Aidens pov
Alex passed out a few hours ago but I can’t stop thinking about what happened. I’ve never seen anyone cry like that ever. I guess I still have a lot more getting to know him to do. Ok I still can’t sleep whatever I’m going for a walk.
It’s really cold out. I probably should have put on a sweatshirt or something but it’s fine I guess. I still can’t help but think about Alex though. How could his mom not want him? He seems like a nice person. I wonder how he became invisible. There are so many things to question but I guess I’ll have to ask him later.
The night is really peaceful, especially when sitting at the park like a little kid. It’s really been forever since I’ve been to a park. I can’t even remember the last time I was at a park. Though if I had to guess, I would have been with my dad before he left. I must’ve been at least 10 at the time.
It was around maybe 9:30 when he took me to the park so we could get away from mom. I don’t really remember why but she was pissed off at dad for something, so he took me to the park so he could get a breather. I remember how as soon as we got to the park I ran right for the swings. I made my dad push me on the swings for a long time before he was done. Swinging by myself wasn’t very fun, so I got off the swings to go play on the big toy. I remember going down the slides a few times before I got bored of them. So I ran up and down the little hillside that’s also a part of our park. It also had a half of it with trees and stuff too. So I ran up the hill and to the tree covered side and saw these wires that helped you get across the steep part of the hill and it was so much fun. I remember running up and down the hill for at least an hour before I got tired. I ran back to the grassy side of the hill and sat there while I fought my breath. I sat there for maybe five minutes before getting the great idea of rolling down the hill. When I actually rolled down the hill I discovered that it was a lot of fun, so I sprinted back up the hill as fast as I could. I rolled down the hill again, and again, and again. Then I got the idea that I should roll down the hill but a little bit different this time, and by different I mean slightly jumping into the roll so I would roll faster. Well it worked. A little too well, and I ended up rolling straight into the pole of the swing set. I hit my head really hard and a goose egg formed but that didn’t stop me from getting up and going back to the hilll side to do it again. This time I didn’t hit the pole. I rolled right into my dad who had been standing next to the swings for at least 10 minutes now.

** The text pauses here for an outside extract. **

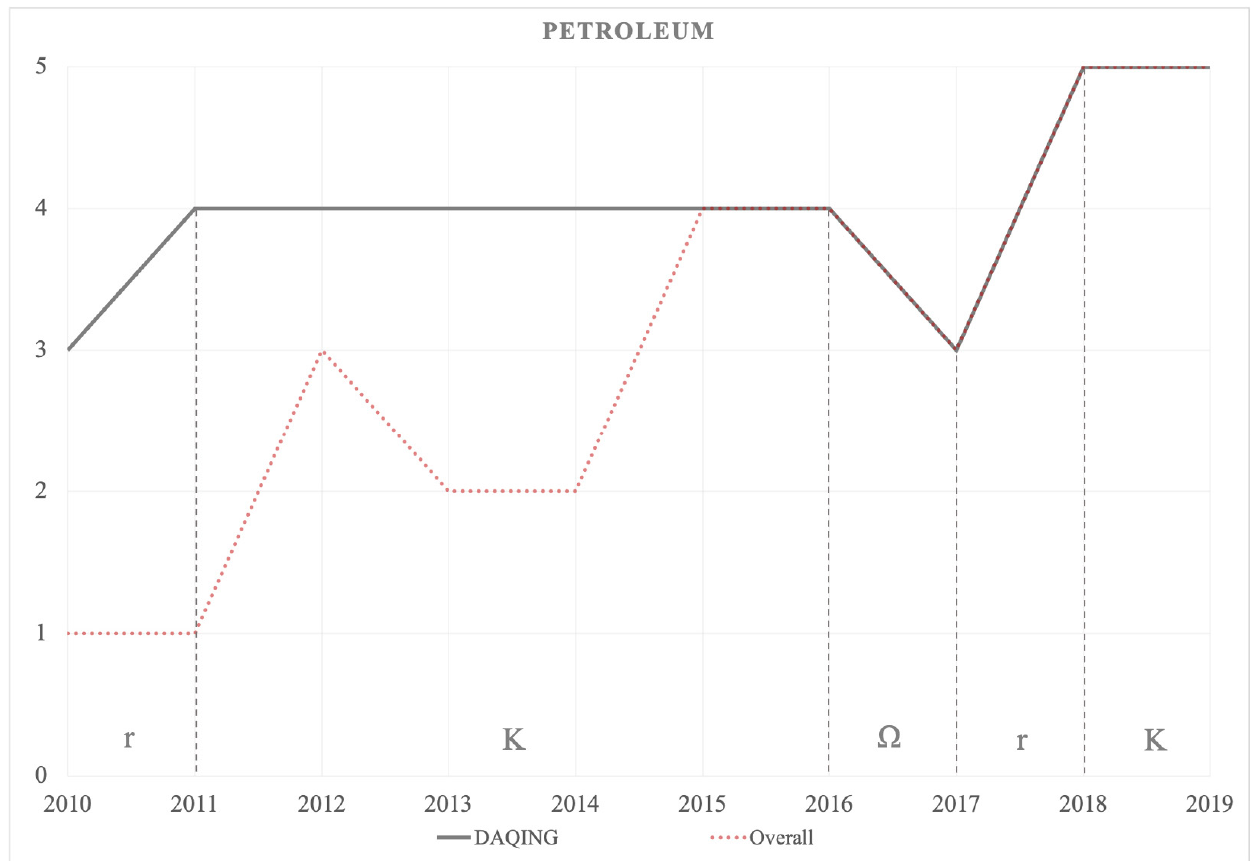
Figure 9. Resilience dynamics of petroleum-based cities from 2010 to 2019.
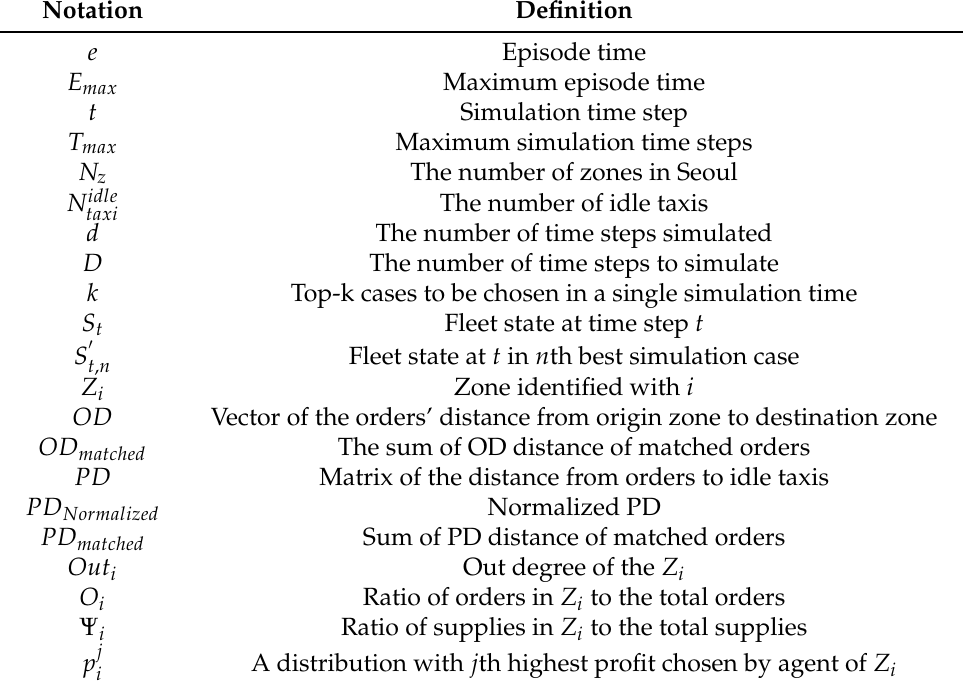
Table 1. Definition of the key notations used in this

Dad lifted me off the ground and carried me away from the park. I remember looking up to the moon. It was a beautiful full moon. It glowed with an absolutely amazing white light. It made me so happy but sad at the same time.I was happy that I was able to spend this time with dad, but I was sad that I had to go home, because then dad would be yelled at more. As a little kid stuff like that hurts but I had a great time hanging out with my dad. Even if he didn’t want to hang out but just wanted to get us away from the yelling going on. It still made me feel really happy for that small moment to just be with my dad.
As I got up and started walking away from the park I looked up to the moon. It wasn’t a full moon but it was still beautiful. I love walking under the stars, it’s like it washes a wave of calmness over me. Home might not be where I want to be, but I don’t have a choice at this moment in time.